The challenges of using NAD+-dependent formate dehydrogenases for CO2 conversion

Abstract

In recent years, CO₂ reduction and utilization have been proposed as an innovative solution for global warming and the ever-growing energy and raw material demands. In contrast to various classical methods, including chemical, electrochemical, and photochemical methods, enzymatic methods offer a green and sustainable option for CO₂ conversion. In addition, enzymatic hydrogenation of CO₂ into platform chemicals could be used to produce economically useful hydrogen storage materials, making it a win-win strategy. The thermodynamic and kinetic stability of the CO₂ molecule makes its utilization a challenging task. However, Nicotine adenine dinucleotide (NAD⁺)-dependent formate dehydrogenases (FDHs), which have high selectivity and specificity, are attractive catalysts to overcome this issue and convert CO₂ into fuels and renewable chemicals.
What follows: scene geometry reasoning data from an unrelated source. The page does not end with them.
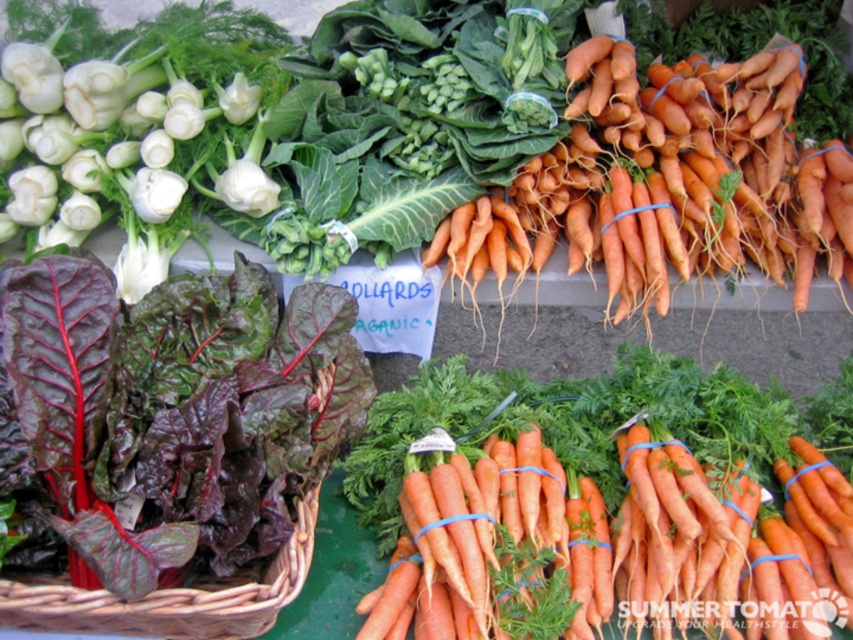
You are standing at the point marked by the coordinates point (x=170, y=413). Looking around the farmer market scene, which object is directly to your left?

The dark red leafy greens at left is represented by point (x=170, y=413), so the object directly to your left would be the carrots with green tops in the foreground.

You are a customer at the farmer market and want to know if the dark red leafy greens at left will fit into the brown woven basket at lower left. Can you determine this based on their sizes?

The dark red leafy greens at left is taller than the brown woven basket at lower left, so it may not fit inside the basket unless the greens are trimmed or the basket is larger.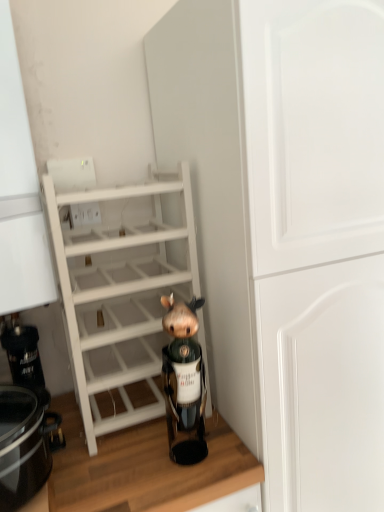
You are a GUI agent. You are given a task and a screenshot of the screen. Output one action in this format:
    pyautogui.click(x=<x>, y=<y>)
    Task: Click on the vacant area situated below black glossy crock pot at lower left (from a real-world perspective)
    The height and width of the screenshot is (512, 384).
    Given the screenshot: What is the action you would take?
    pyautogui.click(x=54, y=487)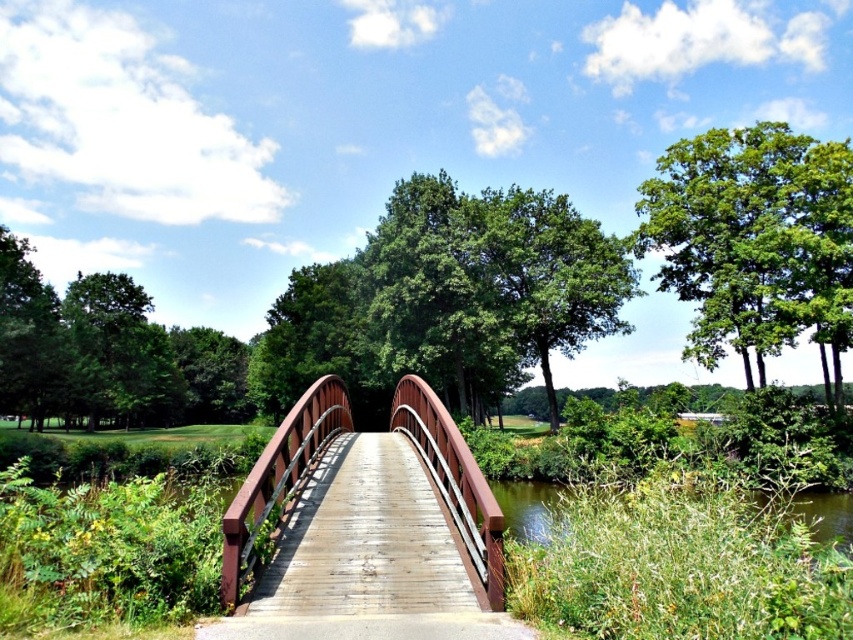
Question: Is wooden bridge at center in front of green leafy tree at upper right?

Choices:
 (A) yes
 (B) no

Answer: (A)

Question: Which point appears farthest from the camera in this image?

Choices:
 (A) (415, 548)
 (B) (715, 198)

Answer: (B)

Question: Among these objects, which one is nearest to the camera?

Choices:
 (A) wooden bridge at center
 (B) green leafy tree at upper right

Answer: (A)

Question: Can you confirm if wooden bridge at center is smaller than green leafy tree at upper right?

Choices:
 (A) no
 (B) yes

Answer: (B)

Question: Does wooden bridge at center have a lesser width compared to green leafy tree at upper right?

Choices:
 (A) no
 (B) yes

Answer: (B)

Question: Among these objects, which one is farthest from the camera?

Choices:
 (A) wooden bridge at center
 (B) green leafy tree at upper right

Answer: (B)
It is necessary to improve the stability, cofactor necessity, and CO₂ conversion efficiency of these enzymes, such as by combining them with appropriate hybrid systems. However, metal-independent, NAD⁺-dependent FDHs, and their CO₂ reduction activity have received limited attention to date. This review outlines the CO₂ reduction ability of these enzymes as well as their properties, reaction mechanisms, immobilization strategies, and integration with electrochemical and photochemical systems for the production of formic acid or formate. The biotechnological applications of FDH, future perspectives, barriers to CO₂ reduction with FDH, and aspects that must be further developed are briefly summarized. We propose that constructing hybrid systems that include NAD⁺-dependent FDHs is a promising approach to convert CO₂ and strengthen the sustainable carbon bio-economy.

Keywords: CO2 reduction; NAD+-dependent FDH; artificial photosynthesis; cofactor regeneration; electrocatalysis; formic acid.